“Oh, here she is!” said a voice at a little distance—the far from welcome voice of Percy Joscelyn. “Aimée, we are waiting for you.”


It chanced that Kyrle was thinking of this conversation and all that it had suggested the next day as, having left the party in a church engaged in inspecting, with blank amazement, some frescoes of Carpaccio which Mr. Ruskin has held up to the admiration of the world, he went out on the little piazza before the church and sat down on the steps which led down to the canal, to wait for them. As he sat there in the soft Venetian sunlight he was of two moods—one to go quickly, at once, out of a temptation which had become overmastering; the other, to cast all scruples to the winds, and show these people—who fancied, forsooth, that their stratagems and devices had any power to restrain him—how little such barriers of straw would stand in his way did he once resolve to take that way.
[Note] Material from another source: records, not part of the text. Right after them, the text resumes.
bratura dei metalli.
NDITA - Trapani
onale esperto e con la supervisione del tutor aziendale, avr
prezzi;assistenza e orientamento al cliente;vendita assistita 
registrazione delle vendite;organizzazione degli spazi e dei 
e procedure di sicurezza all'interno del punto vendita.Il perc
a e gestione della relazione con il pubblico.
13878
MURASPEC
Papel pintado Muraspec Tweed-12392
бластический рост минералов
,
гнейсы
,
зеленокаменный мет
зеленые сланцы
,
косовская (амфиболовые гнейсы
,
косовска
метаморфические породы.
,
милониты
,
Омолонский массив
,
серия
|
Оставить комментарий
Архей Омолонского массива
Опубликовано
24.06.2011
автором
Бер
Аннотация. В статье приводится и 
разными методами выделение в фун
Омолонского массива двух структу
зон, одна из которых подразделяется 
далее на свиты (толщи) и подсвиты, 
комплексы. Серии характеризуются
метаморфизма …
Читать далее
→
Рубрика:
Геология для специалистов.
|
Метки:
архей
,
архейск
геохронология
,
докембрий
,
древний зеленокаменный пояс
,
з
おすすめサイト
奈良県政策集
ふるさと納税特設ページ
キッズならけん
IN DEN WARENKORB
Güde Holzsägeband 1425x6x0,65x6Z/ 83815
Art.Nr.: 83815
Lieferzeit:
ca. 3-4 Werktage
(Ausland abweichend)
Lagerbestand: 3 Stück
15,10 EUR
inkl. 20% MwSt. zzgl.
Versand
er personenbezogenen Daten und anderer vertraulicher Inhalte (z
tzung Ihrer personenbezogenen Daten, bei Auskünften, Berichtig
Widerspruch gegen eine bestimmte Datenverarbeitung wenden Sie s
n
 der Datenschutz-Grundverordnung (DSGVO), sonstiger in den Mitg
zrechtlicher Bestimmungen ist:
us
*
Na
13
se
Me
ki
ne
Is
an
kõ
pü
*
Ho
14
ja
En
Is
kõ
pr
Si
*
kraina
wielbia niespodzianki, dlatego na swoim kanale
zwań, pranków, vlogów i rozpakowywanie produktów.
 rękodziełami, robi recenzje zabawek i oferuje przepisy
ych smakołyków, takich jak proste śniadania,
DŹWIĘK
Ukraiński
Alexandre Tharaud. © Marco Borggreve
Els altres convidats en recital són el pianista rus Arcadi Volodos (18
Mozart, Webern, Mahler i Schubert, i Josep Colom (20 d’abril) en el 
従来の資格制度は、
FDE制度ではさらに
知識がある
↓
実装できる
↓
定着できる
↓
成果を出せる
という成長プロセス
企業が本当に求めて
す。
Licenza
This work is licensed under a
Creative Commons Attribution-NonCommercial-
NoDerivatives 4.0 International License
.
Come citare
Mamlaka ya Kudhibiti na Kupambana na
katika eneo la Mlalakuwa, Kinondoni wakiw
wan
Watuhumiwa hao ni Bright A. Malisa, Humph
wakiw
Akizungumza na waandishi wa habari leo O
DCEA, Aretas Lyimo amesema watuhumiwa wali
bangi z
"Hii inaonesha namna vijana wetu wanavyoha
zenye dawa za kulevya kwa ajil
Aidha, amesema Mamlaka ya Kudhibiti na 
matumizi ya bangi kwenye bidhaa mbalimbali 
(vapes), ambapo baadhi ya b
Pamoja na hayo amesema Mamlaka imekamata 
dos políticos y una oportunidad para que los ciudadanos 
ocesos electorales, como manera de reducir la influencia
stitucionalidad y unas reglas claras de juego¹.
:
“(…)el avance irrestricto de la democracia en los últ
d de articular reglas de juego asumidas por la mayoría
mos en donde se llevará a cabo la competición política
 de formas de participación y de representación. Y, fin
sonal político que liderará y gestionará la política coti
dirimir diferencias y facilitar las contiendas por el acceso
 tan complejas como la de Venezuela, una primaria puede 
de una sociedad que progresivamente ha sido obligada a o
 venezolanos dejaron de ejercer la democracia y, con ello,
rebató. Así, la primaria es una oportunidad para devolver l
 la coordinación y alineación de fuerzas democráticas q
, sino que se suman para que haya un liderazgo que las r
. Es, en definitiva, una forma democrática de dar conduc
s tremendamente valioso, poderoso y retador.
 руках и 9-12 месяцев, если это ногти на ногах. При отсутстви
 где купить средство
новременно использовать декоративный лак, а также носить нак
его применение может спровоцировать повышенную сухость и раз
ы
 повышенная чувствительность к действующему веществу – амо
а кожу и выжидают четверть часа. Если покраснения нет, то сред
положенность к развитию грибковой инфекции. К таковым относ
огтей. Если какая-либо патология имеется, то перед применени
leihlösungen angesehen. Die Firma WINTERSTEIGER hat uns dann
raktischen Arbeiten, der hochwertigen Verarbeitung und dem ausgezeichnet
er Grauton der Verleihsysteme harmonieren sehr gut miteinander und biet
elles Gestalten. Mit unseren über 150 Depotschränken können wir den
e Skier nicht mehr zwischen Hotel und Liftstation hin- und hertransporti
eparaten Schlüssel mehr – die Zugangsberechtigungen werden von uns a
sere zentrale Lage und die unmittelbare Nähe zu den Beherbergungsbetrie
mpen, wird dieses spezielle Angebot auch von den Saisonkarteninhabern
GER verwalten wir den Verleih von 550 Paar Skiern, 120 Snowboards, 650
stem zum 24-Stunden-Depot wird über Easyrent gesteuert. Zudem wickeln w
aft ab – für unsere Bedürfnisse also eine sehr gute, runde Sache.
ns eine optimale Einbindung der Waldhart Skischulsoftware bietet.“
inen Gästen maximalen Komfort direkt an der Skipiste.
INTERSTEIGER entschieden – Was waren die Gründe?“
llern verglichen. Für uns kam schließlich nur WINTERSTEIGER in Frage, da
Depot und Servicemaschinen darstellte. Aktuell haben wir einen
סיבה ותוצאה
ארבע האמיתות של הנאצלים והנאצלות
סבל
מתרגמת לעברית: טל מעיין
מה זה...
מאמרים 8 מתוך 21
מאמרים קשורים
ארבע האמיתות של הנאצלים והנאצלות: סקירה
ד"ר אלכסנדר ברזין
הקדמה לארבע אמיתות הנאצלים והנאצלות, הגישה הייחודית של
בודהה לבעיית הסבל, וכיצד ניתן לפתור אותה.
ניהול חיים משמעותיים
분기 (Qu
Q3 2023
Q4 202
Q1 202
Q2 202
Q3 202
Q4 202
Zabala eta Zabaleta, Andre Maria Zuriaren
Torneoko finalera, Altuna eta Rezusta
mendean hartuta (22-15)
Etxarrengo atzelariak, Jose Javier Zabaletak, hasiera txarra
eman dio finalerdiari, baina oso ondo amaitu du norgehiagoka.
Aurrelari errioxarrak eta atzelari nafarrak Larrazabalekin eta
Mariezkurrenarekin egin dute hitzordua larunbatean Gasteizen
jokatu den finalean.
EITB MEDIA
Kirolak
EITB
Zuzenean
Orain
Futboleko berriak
Some one, who came quietly out of the church and sat down beside him, thought that at this moment he looked more like the old, masterful Lennox Kyrle than he had looked since she had seen him under these new conditions.

“I wonder,” said Fanny Meredith, “if you are by this time aware that you are a very foolish man?”

He turned and looked at her. “I have been aware of it for a long time,” he answered, quietly.

“And is not the knowledge of folly the beginning of wisdom? Are you not sorry now that you refused my good offices?”

“Did I refuse them? I am not sure of it. But, if so, the reason holds good now as then, which made it impossible for me to accept them. You urged me to come forward as a suitor to your cousin, and I told you that I was too poor a man to think of doing so. My position has not changed since then.”

“But if you don’t see the folly of that, you are not at the beginning of wisdom,” said she, impatiently. “Why, according to your fancy, only rich people should ever marry rich people; when, on the contrary, it should really be the other way! The proper equalizing of wealth demands that rich persons should marry poor ones.”

He was not in a mirthful mood, but to refrain from laughing at this was impossible. “It is a new thing for you to appear in the character of a political economist,” he said. “Your theory is well enough, and I find no fault with those who practice it. But I must decline to be one of the poor persons who aid in the equalization of wealth by such means.”

“Well, I am one of them,” said Fanny, quite unabashed, turning a diamond ring round on her finger so that its flashing splendor lent emphasis to the assertion, “and I can assure you that it is a very good means. Pride is the matter with you,” she went on, remorselessly, “and I call it a very selfish thing—much worse than the mercenary spirit, which I presume you feel very virtuous in despising! You don’t deny that you are in love with Aimée; you dare not say that she is not worth a thousand times more than her fortune; and yet you are prepared to let her go, for the sake of the money you profess to hold in such scorn, and because the Joscelyns might call you a fortune-hunter.”